Her eyes glittered in the dark of the car.
“I leaned across, sticking my hands through the rails,” she said, snaking her hand towards him. “And that’s when I saw this piece of string dangling on his chin, from his pull toy. I starting pulling it, and pulling it.”
He watched her tugging the imaginary string, her eyes getting bigger and bigger.
“Then he let out this gasp,” she said, “and started breathing again.”
She paused, her tongue clicking.
“My mom came in at just that moment. She said I saved his life,” she said. “Everyone did. She bought me a new jumper and the hot-pink shoes I wanted. Everyone loved me.”

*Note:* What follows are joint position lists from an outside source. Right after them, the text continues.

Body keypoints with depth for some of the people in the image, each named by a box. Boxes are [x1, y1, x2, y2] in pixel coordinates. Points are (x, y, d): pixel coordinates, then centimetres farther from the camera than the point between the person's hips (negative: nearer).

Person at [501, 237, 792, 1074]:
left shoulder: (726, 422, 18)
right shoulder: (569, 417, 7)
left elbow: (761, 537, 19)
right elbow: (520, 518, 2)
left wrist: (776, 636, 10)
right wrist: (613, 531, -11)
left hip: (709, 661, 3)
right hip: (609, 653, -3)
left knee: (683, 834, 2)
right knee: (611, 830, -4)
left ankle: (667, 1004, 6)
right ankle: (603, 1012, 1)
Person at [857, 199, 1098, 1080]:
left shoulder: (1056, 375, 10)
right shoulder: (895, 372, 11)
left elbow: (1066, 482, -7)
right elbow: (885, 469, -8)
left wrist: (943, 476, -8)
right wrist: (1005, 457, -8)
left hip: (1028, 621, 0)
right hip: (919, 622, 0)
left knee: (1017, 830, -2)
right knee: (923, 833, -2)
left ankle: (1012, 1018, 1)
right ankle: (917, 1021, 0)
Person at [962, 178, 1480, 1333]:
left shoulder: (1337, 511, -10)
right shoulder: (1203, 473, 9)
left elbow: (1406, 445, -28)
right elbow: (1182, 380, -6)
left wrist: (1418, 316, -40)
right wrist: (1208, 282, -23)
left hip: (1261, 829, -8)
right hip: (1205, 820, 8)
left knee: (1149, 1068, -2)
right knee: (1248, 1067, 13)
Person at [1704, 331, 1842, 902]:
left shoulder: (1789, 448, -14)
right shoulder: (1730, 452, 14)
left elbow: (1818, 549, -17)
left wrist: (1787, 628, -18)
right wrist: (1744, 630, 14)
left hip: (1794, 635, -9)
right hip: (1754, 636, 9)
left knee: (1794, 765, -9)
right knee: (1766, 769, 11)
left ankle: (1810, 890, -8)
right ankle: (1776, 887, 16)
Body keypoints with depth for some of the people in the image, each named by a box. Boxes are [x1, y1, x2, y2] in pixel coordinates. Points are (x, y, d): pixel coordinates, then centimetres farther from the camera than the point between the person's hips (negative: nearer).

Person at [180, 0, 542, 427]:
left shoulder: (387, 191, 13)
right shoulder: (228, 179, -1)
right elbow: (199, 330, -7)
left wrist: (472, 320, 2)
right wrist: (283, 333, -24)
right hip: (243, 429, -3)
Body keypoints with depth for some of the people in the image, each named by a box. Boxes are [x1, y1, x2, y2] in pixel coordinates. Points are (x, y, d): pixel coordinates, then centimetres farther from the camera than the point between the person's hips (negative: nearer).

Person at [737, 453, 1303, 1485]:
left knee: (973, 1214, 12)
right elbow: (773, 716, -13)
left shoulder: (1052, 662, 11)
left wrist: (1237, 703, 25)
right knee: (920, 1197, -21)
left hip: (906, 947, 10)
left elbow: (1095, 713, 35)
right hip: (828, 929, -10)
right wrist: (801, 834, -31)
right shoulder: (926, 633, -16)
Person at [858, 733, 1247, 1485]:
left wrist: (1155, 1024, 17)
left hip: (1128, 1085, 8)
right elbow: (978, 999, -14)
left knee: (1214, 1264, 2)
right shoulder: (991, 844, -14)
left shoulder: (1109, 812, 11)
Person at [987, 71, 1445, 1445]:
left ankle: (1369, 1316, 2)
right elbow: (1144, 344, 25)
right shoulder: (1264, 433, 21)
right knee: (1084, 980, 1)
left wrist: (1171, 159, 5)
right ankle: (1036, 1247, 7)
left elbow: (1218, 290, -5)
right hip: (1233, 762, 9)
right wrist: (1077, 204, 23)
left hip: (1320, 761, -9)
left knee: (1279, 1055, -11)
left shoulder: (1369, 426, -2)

A pair of headlights flashed across them and he saw her eyes, bright and brilliant.
“So no one ever knew the real story,” she said. “I’ve never told anyone.”
She smiled, pushing herself against him.
“But now I’m telling you,” she said. “Now I have someone to tell.”
“Mr. Ferguson, you told us, and your cell phone records confirm, that you began calling your wife at 5:50 p.m. on the day of your daughter’s disappearance. Finally, you reached her at 6:45. Is that right?”
“I don’t know,” he said, this the eighth, ninth, tenth time they’d called him in. “You would know better than me.”
“Your wife said she was at the coffee place at around five. But we tracked down a record of your wife’s transaction. It was at 3:45.”
“I don’t know,” he said, rubbing at the back of his neck, the prickling there. He realized he had no idea what they might tell him. No idea what might be coming.
“So what do you think your wife was doing for three hours?”
“Looking for this woman. Trying to find her.”
“She did make some other calls during that time. Not to the police, of course. Or even you. She made a call to a man named Leonard Drake. Another one named Jason Patrini.”